SELECTED EXCERPT:
# # # #

Meh, I'm going too off-topic, sorry. I better stop posting.

hamishspence
2010-10-31, 06:30 PM
It sounds like the guy was operating under a flawed and frankly silly view of neutrality: "I've been doing too many good things lately, so I'll do something evil, and that will restore my inner balance."

yes- though the main PHB statement about neutrality, is that:

"Neutral characters have qualms about harming the innocent but lack the commitment to make personal sacrifices to help others"

followed by a counterexample that states they might sacrifice themselves for family or even homeland, but not for strangers not related to them.

A person who dumps that definition of Neutral, and allows for an altruistic Neutral character who will make personal sacrifices to help strangers, ends up having to provide some form of Evil trait to compensate-

maybe a willingness to torture the "not-innocent" for pleasure, or a certain lack of qualms about harming the innocent (for reasons other than fun or profit).

mucat
2010-10-31, 06:43 PM
will[/I] make personal sacrifices to help strangers, ends up having to provide some form of Evil trait to compensate-

maybe a willingness to torture the "not-innocent" for pleasure, or a certain lack of qualms about harming the innocent (for reasons other than fun or profit).
Well, yes and no.

If you design a realistic character with a coherent personality, and he or she has a roughly equal mix of good traits and bad ones...sure, you would call that character Neutral on the Good/Evil axis.

# # # #

PROVIDED INFORMATION:
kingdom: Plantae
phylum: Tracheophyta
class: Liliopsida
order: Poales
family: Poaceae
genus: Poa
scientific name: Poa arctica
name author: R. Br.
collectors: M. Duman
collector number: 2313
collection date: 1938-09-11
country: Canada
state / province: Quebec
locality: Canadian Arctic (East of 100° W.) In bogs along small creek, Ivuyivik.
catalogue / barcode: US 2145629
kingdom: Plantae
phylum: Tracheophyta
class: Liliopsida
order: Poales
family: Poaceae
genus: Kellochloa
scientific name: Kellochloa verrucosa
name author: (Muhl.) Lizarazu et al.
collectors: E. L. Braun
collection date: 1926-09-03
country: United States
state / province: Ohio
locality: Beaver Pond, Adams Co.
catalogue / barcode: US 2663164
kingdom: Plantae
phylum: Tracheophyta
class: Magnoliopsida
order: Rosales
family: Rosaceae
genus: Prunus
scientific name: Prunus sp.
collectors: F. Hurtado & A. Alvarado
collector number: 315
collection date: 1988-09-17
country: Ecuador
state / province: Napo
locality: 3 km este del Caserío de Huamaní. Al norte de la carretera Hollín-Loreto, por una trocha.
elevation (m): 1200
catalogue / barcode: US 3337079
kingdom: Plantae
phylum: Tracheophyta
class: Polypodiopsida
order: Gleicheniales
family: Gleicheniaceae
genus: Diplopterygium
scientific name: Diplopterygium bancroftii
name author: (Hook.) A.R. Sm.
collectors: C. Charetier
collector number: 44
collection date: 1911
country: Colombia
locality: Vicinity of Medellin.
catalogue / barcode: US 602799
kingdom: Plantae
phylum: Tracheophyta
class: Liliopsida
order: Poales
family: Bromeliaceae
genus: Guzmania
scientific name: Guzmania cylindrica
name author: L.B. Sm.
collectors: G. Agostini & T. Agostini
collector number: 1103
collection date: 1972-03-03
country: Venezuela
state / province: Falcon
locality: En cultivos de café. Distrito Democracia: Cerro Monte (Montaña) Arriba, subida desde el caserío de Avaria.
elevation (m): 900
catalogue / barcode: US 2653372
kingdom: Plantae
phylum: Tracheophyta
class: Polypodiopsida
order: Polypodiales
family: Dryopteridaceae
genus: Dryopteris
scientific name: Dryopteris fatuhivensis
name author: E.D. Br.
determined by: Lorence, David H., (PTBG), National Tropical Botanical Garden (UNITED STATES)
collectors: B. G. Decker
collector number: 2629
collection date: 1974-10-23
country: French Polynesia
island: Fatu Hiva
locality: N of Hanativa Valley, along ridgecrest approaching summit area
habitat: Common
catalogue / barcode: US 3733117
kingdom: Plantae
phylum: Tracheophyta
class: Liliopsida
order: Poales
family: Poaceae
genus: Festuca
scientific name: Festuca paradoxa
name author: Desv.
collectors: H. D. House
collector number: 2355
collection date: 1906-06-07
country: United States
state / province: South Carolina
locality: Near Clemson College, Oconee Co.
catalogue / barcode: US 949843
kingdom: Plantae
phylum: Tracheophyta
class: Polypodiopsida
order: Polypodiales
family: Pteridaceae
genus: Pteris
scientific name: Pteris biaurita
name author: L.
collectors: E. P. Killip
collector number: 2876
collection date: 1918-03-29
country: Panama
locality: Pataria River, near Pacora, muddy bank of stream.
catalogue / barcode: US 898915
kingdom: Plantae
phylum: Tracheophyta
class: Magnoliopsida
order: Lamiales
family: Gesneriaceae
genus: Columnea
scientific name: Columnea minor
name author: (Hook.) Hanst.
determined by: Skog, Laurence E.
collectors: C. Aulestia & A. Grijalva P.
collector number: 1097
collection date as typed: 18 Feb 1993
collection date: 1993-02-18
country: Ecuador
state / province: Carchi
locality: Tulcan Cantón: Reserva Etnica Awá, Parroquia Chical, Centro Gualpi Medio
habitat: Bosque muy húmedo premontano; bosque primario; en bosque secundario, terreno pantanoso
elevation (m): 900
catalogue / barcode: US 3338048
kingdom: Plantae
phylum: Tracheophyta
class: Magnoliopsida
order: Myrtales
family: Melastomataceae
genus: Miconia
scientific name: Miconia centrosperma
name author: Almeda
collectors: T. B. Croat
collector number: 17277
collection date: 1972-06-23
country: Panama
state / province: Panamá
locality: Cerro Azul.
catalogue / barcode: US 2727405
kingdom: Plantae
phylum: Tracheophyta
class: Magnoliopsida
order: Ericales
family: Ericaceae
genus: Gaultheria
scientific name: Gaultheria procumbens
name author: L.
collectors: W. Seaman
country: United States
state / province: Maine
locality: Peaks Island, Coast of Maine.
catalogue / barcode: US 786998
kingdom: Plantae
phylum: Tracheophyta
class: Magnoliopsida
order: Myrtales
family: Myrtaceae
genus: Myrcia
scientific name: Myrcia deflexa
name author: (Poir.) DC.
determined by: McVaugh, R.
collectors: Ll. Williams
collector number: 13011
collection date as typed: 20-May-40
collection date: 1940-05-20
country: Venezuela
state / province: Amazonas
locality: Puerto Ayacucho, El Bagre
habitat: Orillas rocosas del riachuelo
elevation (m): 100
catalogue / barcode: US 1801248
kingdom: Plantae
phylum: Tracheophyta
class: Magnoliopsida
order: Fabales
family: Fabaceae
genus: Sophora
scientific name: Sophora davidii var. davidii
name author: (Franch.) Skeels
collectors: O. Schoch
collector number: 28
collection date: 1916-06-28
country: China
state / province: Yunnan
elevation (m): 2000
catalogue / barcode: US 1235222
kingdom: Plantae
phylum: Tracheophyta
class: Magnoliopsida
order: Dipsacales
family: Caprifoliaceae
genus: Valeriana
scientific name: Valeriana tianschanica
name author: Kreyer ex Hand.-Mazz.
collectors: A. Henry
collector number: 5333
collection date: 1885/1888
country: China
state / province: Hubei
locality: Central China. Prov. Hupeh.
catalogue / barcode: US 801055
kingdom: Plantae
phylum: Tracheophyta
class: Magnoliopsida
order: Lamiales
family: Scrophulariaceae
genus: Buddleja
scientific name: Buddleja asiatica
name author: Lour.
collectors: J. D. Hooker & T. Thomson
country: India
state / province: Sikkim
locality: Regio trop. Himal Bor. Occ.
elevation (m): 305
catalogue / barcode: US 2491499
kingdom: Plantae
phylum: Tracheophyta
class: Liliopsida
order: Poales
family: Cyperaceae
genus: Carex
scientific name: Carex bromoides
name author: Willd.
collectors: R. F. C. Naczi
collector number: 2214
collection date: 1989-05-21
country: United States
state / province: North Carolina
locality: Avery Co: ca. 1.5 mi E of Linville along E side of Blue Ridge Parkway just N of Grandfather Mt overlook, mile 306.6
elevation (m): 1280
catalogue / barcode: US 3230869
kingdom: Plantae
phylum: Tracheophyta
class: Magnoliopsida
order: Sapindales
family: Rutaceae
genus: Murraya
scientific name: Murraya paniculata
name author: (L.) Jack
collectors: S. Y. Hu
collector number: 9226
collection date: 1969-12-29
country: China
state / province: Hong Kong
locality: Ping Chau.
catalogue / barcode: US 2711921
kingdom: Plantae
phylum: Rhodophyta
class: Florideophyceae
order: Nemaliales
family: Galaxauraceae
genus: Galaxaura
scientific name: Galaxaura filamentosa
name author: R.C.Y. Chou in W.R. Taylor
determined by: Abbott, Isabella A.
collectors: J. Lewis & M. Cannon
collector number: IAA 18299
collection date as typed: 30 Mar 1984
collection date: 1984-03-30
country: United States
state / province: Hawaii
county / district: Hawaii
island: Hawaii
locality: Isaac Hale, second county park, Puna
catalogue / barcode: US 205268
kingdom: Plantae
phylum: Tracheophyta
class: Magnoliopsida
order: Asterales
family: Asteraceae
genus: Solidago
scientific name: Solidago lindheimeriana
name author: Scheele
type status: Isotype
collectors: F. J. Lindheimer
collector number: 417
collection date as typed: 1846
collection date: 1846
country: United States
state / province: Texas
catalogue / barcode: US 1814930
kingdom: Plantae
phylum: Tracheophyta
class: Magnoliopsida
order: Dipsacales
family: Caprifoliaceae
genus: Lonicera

# # # #

TASK DESCRIPTION:
In the forum discussion about neutrality, what does the quoted PHB statement say Neutral characters lack?

REPLY:
They lack the commitment to make personal sacrifices to help others.